[Stored entries]
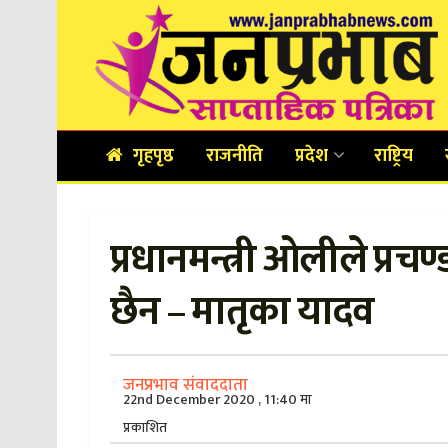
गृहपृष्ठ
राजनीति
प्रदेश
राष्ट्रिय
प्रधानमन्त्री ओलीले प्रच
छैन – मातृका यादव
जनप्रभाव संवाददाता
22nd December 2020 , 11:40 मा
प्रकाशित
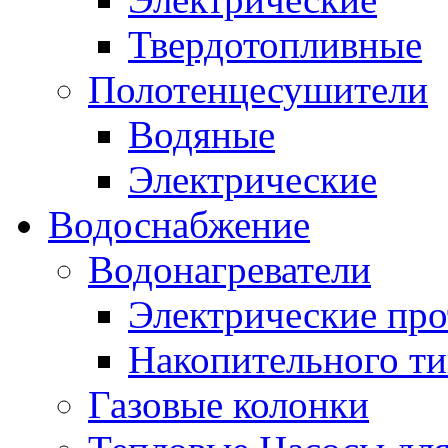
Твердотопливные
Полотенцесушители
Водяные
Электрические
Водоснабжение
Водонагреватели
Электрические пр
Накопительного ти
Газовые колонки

* * *

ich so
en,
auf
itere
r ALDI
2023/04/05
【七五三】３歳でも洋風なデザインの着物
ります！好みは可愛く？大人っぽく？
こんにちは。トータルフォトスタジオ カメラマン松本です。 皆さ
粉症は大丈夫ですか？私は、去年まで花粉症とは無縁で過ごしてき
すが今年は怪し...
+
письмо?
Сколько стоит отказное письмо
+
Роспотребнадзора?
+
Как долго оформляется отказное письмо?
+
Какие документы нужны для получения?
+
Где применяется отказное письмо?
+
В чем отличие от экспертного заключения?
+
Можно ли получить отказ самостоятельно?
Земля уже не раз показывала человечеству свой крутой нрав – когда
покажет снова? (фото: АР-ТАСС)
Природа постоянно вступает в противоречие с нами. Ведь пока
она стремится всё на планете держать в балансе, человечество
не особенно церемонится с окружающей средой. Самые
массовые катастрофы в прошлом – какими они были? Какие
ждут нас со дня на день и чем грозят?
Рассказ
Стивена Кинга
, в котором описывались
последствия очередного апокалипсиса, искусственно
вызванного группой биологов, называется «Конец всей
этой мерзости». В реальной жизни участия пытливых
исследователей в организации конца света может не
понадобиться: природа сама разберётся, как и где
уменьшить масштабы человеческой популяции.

**Work item:** Compute the number of lines above that contain the string "письмо". Reply with that value only.

**Written solution:** 4